Layered Architecture Design

Audience

This page is for engineers implementing control-plane modules, installer flows, task orchestration, approval, and application delivery.

Goal and Scope

This page defines the four-layer structure of the AiOS control plane, dependency direction, runtime boundaries, and how the “stateless services, externalized state” target is applied. This page is the code-dependency view.
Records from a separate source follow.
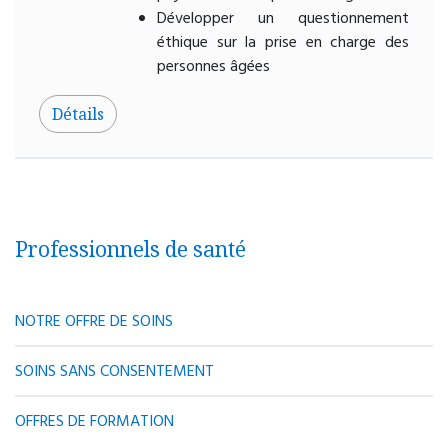
Développer un questionnement
éthique sur la prise en charge des
personnes âgées
Détails
Professionnels de santé
NOTRE OFFRE DE SOINS
SOINS SANS CONSENTEMENT
OFFRES DE FORMATION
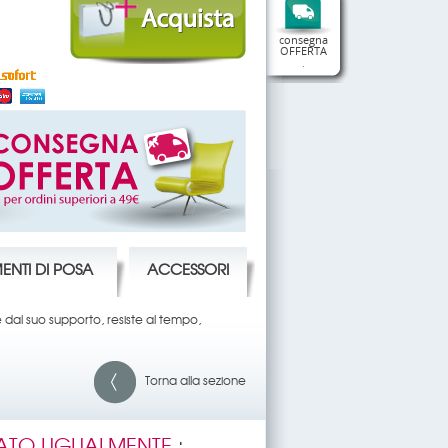
consegna
OFFERTA
.
ENTI DI POSA
ACCESSORI
e dal suo supporto, resiste al tempo,
Torna alla sezione
ATO UGUALMENTE
:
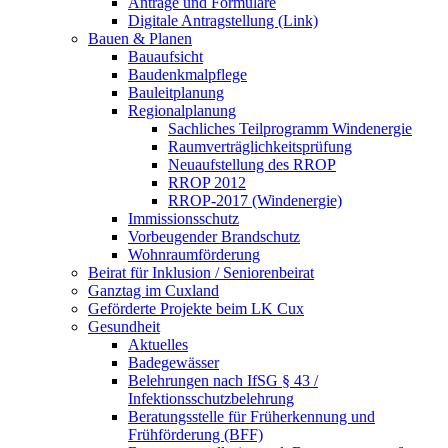
Anträge und Formulare
Digitale Antragstellung (Link)
Bauen & Planen
Bauaufsicht
Baudenkmalpflege
Bauleitplanung
Regionalplanung
Sachliches Teilprogramm Windenergie
Raumverträglichkeitsprüfung
Neuaufstellung des RROP
RROP 2012
RROP-2017 (Windenergie)
Immissionsschutz
Vorbeugender Brandschutz
Wohnraumförderung
Beirat für Inklusion / Seniorenbeirat
Ganztag im Cuxland
Geförderte Projekte beim LK Cux
Gesundheit
Aktuelles
Badegewässer
Belehrungen nach IfSG § 43 /
Infektionsschutzbelehrung
Beratungsstelle für Früherkennung und
Frühförderung (BFF)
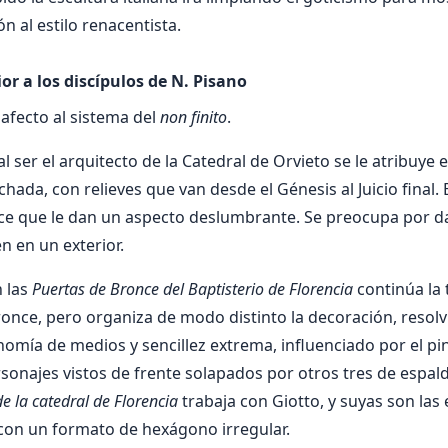
n al estilo renacentista.
or a los discípulos de N. Pisano
afecto al sistema del
non
finito
.
l ser el arquitecto de la Catedral de Orvieto se le atribuye 
chada, con relieves que van desde el Génesis al Juicio final. 
ce que le dan un aspecto deslumbrante. Se preocupa por d
 en un exterior.
n las
Puertas de Bronce del Baptisterio de Florencia
continúa la 
ronce, pero organiza de modo distinto la decoración, resolv
mía de medios y sencillez extrema, influenciado por el pin
rsonajes vistos de frente solapados por otros tres de espald
e la catedral de Florencia
trabaja con Giotto, y suyas son las 
con un formato de hexágono irregular.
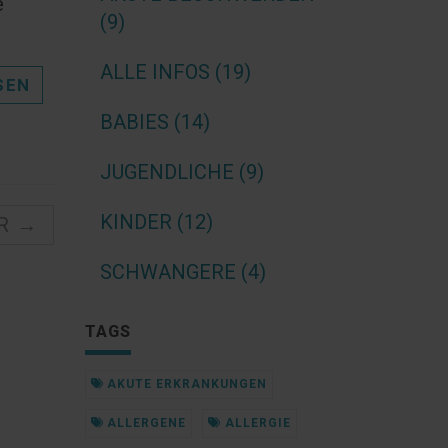
e
(9)
ALLE INFOS (19)
SEN
BABIES (14)
JUGENDLICHE (9)
KINDER (12)
R →
SCHWANGERE (4)
TAGS
AKUTE ERKRANKUNGEN
ALLERGENE
ALLERGIE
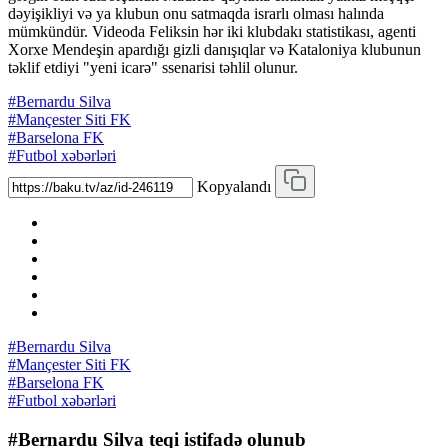
dəyişikliyi və ya klubun onu satmaqda israrlı olması halında
mümkündür. Videoda Feliksin hər iki klubdakı statistikası, agenti
Xorxe Mendeşin apardığı gizli danışıqlar və Kataloniya klubunun
təklif etdiyi "yeni icarə" ssenarisi təhlil olunur.
#Bernardu Silva
#Mançester Siti FK
#Barselona FK
#Futbol xəbərləri
Kopyalandı
#Bernardu Silva
#Mançester Siti FK
#Barselona FK
#Futbol xəbərləri
#Bernardu Silva teqi istifadə olunub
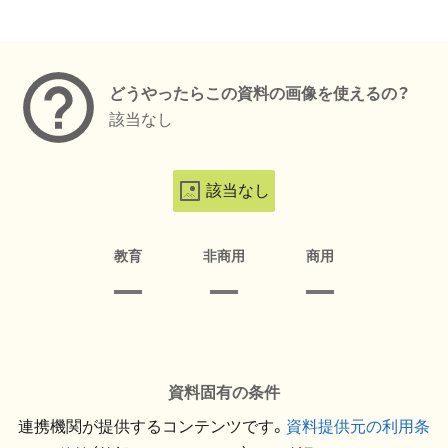
メタデータ
どうやったらこの資料の画像を使えるの？
該当なし
該当なし
教育
非商用
商用
資料固有の条件
連携機関が提供するコンテンツです。
資料提供元の利用条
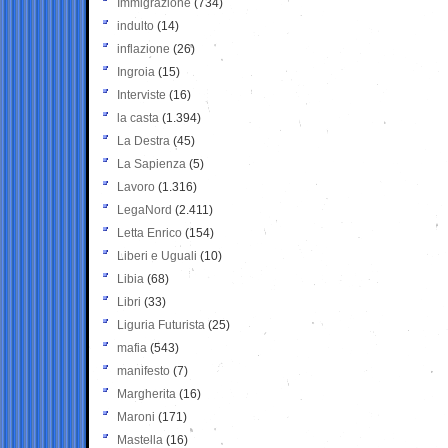
Immigrazione
(734)
indulto
(14)
inflazione
(26)
Ingroia
(15)
Interviste
(16)
la casta
(1.394)
La Destra
(45)
La Sapienza
(5)
Lavoro
(1.316)
LegaNord
(2.411)
Letta Enrico
(154)
Liberi e Uguali
(10)
Libia
(68)
Libri
(33)
Liguria Futurista
(25)
mafia
(543)
manifesto
(7)
Margherita
(16)
Maroni
(171)
Mastella
(16)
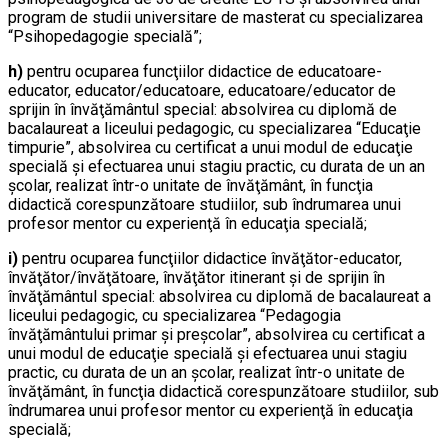
program de studii universitare de masterat cu specializarea
“Psihopedagogie specială”;
h)
pentru ocuparea funcţiilor didactice de educatoare-
educator, educator/educatoare, educatoare/educator de
sprijin în învăţământul special: absolvirea cu diplomă de
bacalaureat a liceului pedagogic, cu specializarea “Educaţie
timpurie”, absolvirea cu certificat a unui modul de educaţie
specială şi efectuarea unui stagiu practic, cu durata de un an
şcolar, realizat într-o unitate de învăţământ, în funcţia
didactică corespunzătoare studiilor, sub îndrumarea unui
profesor mentor cu experienţă în educaţia specială;
i)
pentru ocuparea funcţiilor didactice învăţător-educator,
învăţător/învăţătoare, învăţător itinerant şi de sprijin în
învăţământul special: absolvirea cu diplomă de bacalaureat a
liceului pedagogic, cu specializarea “Pedagogia
învăţământului primar şi preşcolar”, absolvirea cu certificat a
unui modul de educaţie specială şi efectuarea unui stagiu
practic, cu durata de un an şcolar, realizat într-o unitate de
învăţământ, în funcţia didactică corespunzătoare studiilor, sub
îndrumarea unui profesor mentor cu experienţă în educaţia
specială;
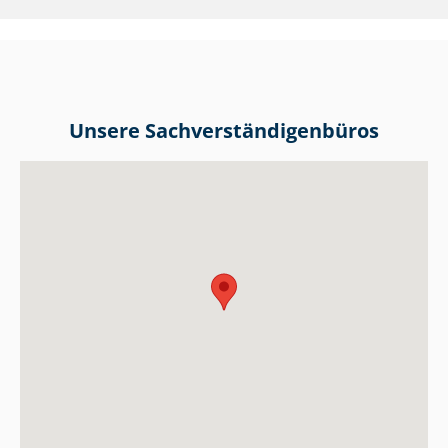
Unsere Sach­ver­stän­di­gen­bü­ros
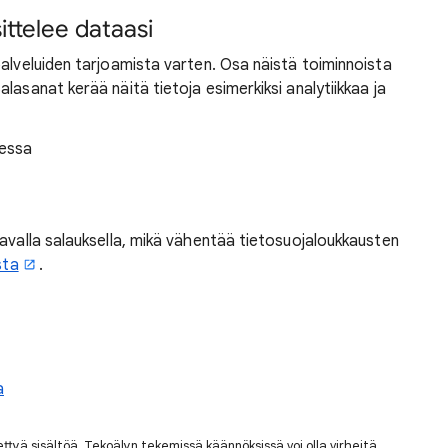
ttelee dataasi
palveluiden tarjoamista varten. Osa näistä toiminnoista
lasanat kerää näitä tietoja esimerkiksi analytiikkaa ja
sessa
tavalla salauksella, mikä vähentää tietosuojaloukkausten
sta
.
a
nettyä sisältöä. Tekoälyn tekemissä käännöksissä voi olla virheitä.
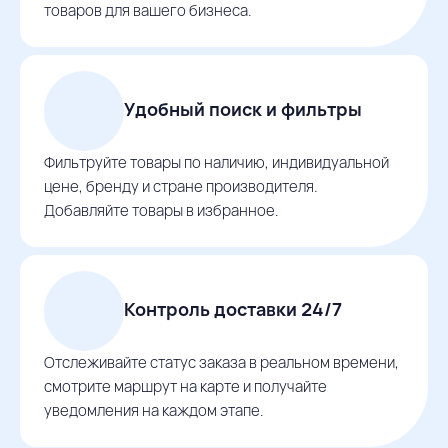
товаров для вашего бизнеса.
Удобный поиск и фильтры
Фильтруйте товары по наличию, индивидуальной
цене, бренду и стране производителя.
Добавляйте товары в избранное.
Контроль доставки 24/7
Отслеживайте статус заказа в реальном времени,
смотрите маршрут на карте и получайте
уведомления на каждом этапе.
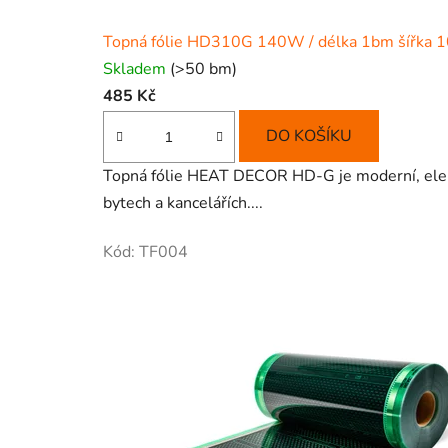
Topná fólie HD310G 140W / délka 1bm šířka 
Skladem
(>50 bm)
485 Kč
DO KOŠÍKU
Topná fólie HEAT DECOR HD-G je moderní, elektr
bytech a kancelářích....
Kód:
TF004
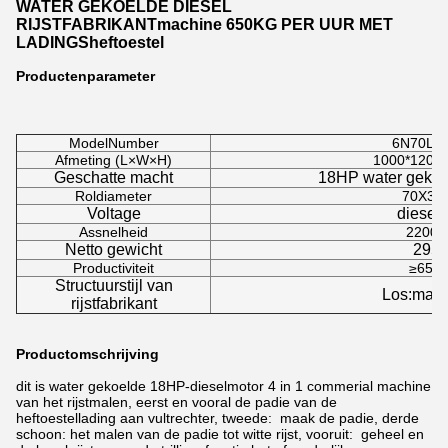
WATER GEKOELDE DIESEL
RIJSTFABRIKANTmachine 650KG PER UUR MET
LADINGSheftoestel
Productenparameter
ModelNumber
6N70L-
Afmeting (L×W×H)
1000*1200
Geschatte macht
18HP water gekoe
Roldiameter
70X31
Voltage
diesel
Assnelheid
2200r
Netto gewicht
295
Productiviteit
≥650k
Structuurstijl van
Los:make
rijstfabrikant
Productomschrijving
dit is water gekoelde 18HP-dieselmotor 4 in 1 commerial machine
van het rijstmalen, eerst en vooral de padie van de
heftoestellading aan vultrechter, tweede: maak de padie,
derde
schoon: het malen van de padie tot witte rijst, vooruit: geheel en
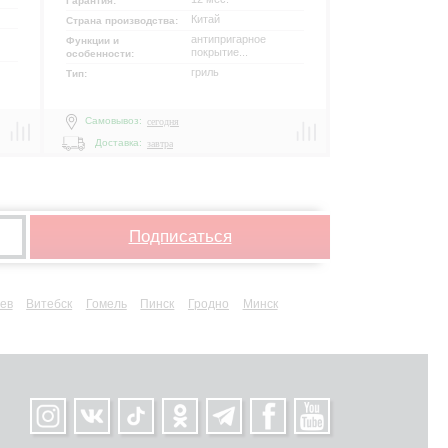
Гарантия:
Китай
Страна производства:
антипригарное
Функции и
покрытие...
особенности:
гриль
Тип:
Самовывоз:
сегодня
Доставка:
завтра
Подписаться
ев
Витебск
Гомель
Пинск
Гродно
Минск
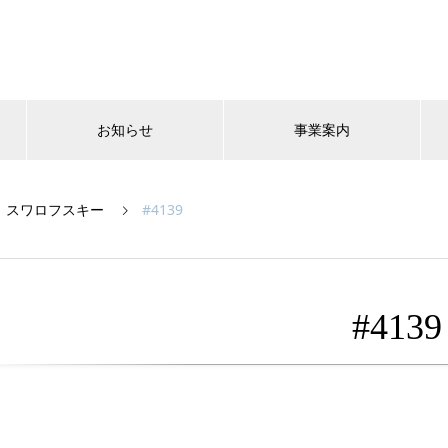
お知らせ
事業案内
スワロフスキー
#4139
#4139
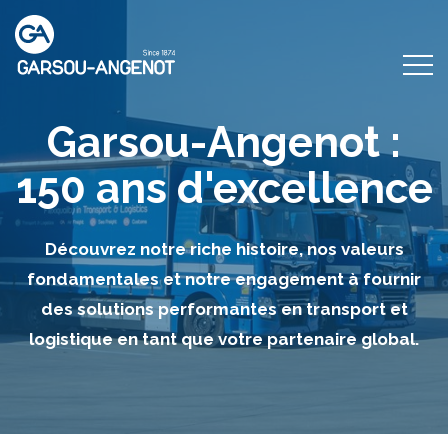
Garsou-Angenot :
150 ans d'excellence
Découvrez notre riche histoire, nos valeurs
fondamentales et notre engagement à fournir
des solutions performantes en transport et
logistique en tant que votre partenaire global.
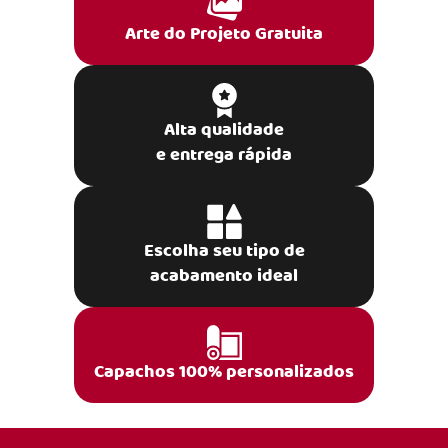
Arte do Projeto Gratuita
Alta qualidade
e entrega rápida
Escolha seu tipo de
acabamento ideal
Capachos 100% personalizados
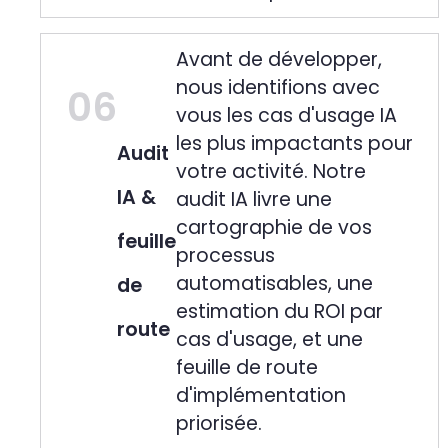
Avant de développer,
nous identifions avec
06
vous les cas d'usage IA
les plus impactants pour
Audit
votre activité. Notre
IA &
audit IA livre une
cartographie de vos
feuille
processus
automatisables, une
de
estimation du ROI par
route
cas d'usage, et une
feuille de route
d'implémentation
priorisée.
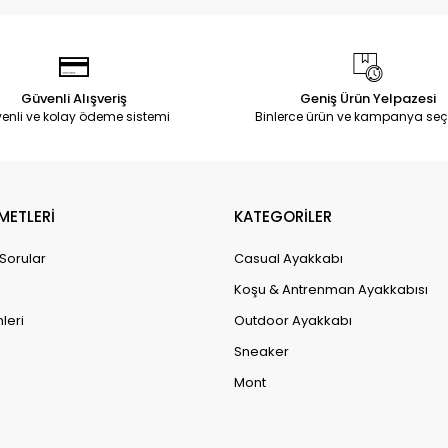
Güvenli Alışveriş
Geniş Ürün Yelpazesi
enli ve kolay ödeme sistemi
Binlerce ürün ve kampanya seç
METLERİ
KATEGORİLER
 Sorular
Casual Ayakkabı
Koşu & Antrenman Ayakkabısı
leri
Outdoor Ayakkabı
Sneaker
Mont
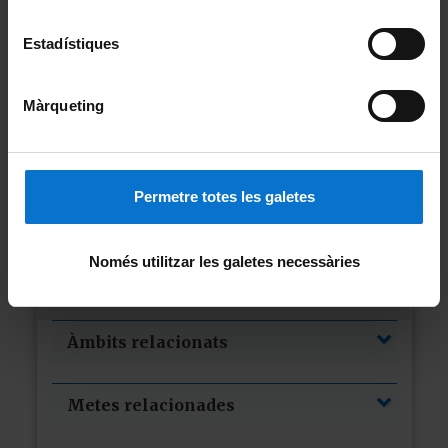
L’any 2015 va començar a
Estadístiques
augmentar lentament el nombre de
persones que passaven gana
Màrqueting
(mesurat per la prevalença de la
desnutrició). Les estimacions
actuals indiquen que al voltant de
690 milions de persones
patien fam, és a dir, el 8,9 % de la
Permetre totes les galetes
població mundial, i aquest
percentatge equival a uns
Només utilitzar les galetes necessàries
deu milions de persones en un any
i seixanta milions en cinc anys.
Àmbits relacionats
Metes relacionades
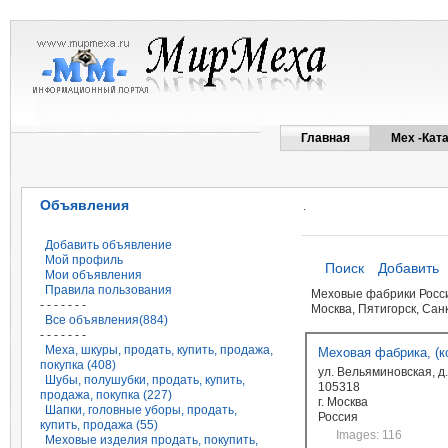
Главная
Мех -Кат
Объявления
.
Добавить объявление
Мой профиль
Поиск
Добавить
Мои объявления
Правила пользования
Меховые фабрики Росси
- - - - - - -
Москва, Пятигорск, Санк
Все объявления(884)
- - - - - - -
Меха, шкуры, продать, купить, продажа,
Меховая фабрика, (
покупка (408)
ул. Вельяминовская, д.
Шубы, полушубки, продать, купить,
105318
продажа, покупка (227)
г. Москва
Шапки, головные уборы, продать,
Россия
купить, продажа (55)
Images: 116
Меховые изделия продать, покупить,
To understand runtime access, control, and execution topology, read it together with Architecture, which serves as the runtime topology view.

Core Concepts

1. Interface Layer

Includes:
  • HTTP API
  • CLI
  • Agent CLI
  • future progress/log streaming interfaces (SSE/WebSocket)
Responsibility: protocol translation, input parsing, error mapping, and invoking usecases.

2. Usecase Layer

Includes:
  • install and bootstrap usecases
  • deploy usecases
  • database management usecases
  • approval usecases
  • task orchestration usecases
Responsibility: coordinate business flows without owning transport or infrastructure concerns.

3. Domain Layer

Includes:
  • Project / Environment / App / Deployment
  • Task / Approval / Audit
  • DBInstance / DBAccessPolicy
Responsibility: domain models, constraints, and state semantics.

4. Infrastructure Layer

Includes:
  • K3s/K8s adapters
  • PostgreSQL / PgBouncer
  • MinIO/S3
  • Compose parsing and import implementations
Responsibility: integrate with external systems without redefining business semantics.

Standard Workflow

Dependency direction

Allowed direction: Interface -> Usecase -> Domain -> Infrastructure Forbidden:
  • Interface depending directly on concrete infra implementations
  • Infrastructure depending back on Interface
  • modules reaching into each other’s internal subpackages freely

Runtime boundary

  • control-plane services are stateless replicas
  • authoritative state lives in PostgreSQL / object storage
  • in-process state is only allowed as bootstrap stubs or short-lived caches

CLI Examples

make test
make check-p0-contracts

Web UI Path

  • These architecture concepts are not direct navigation items, but they shape platform settings, task center, approval flows, and application delivery paths.

Pitfalls / Risk Notes

  • If a module needs to preserve business state, it must not rely on in-memory slices/maps as the authority.
  • If an interaction must work across Web/CLI/Agent, it should live in the usecase/server contract instead of one specific channel.
  • Some current skeleton implementations are temporary stubs and must not redefine the final production architecture.
  • Do not misread this code-layer model as the runtime topology diagram; they are complementary views.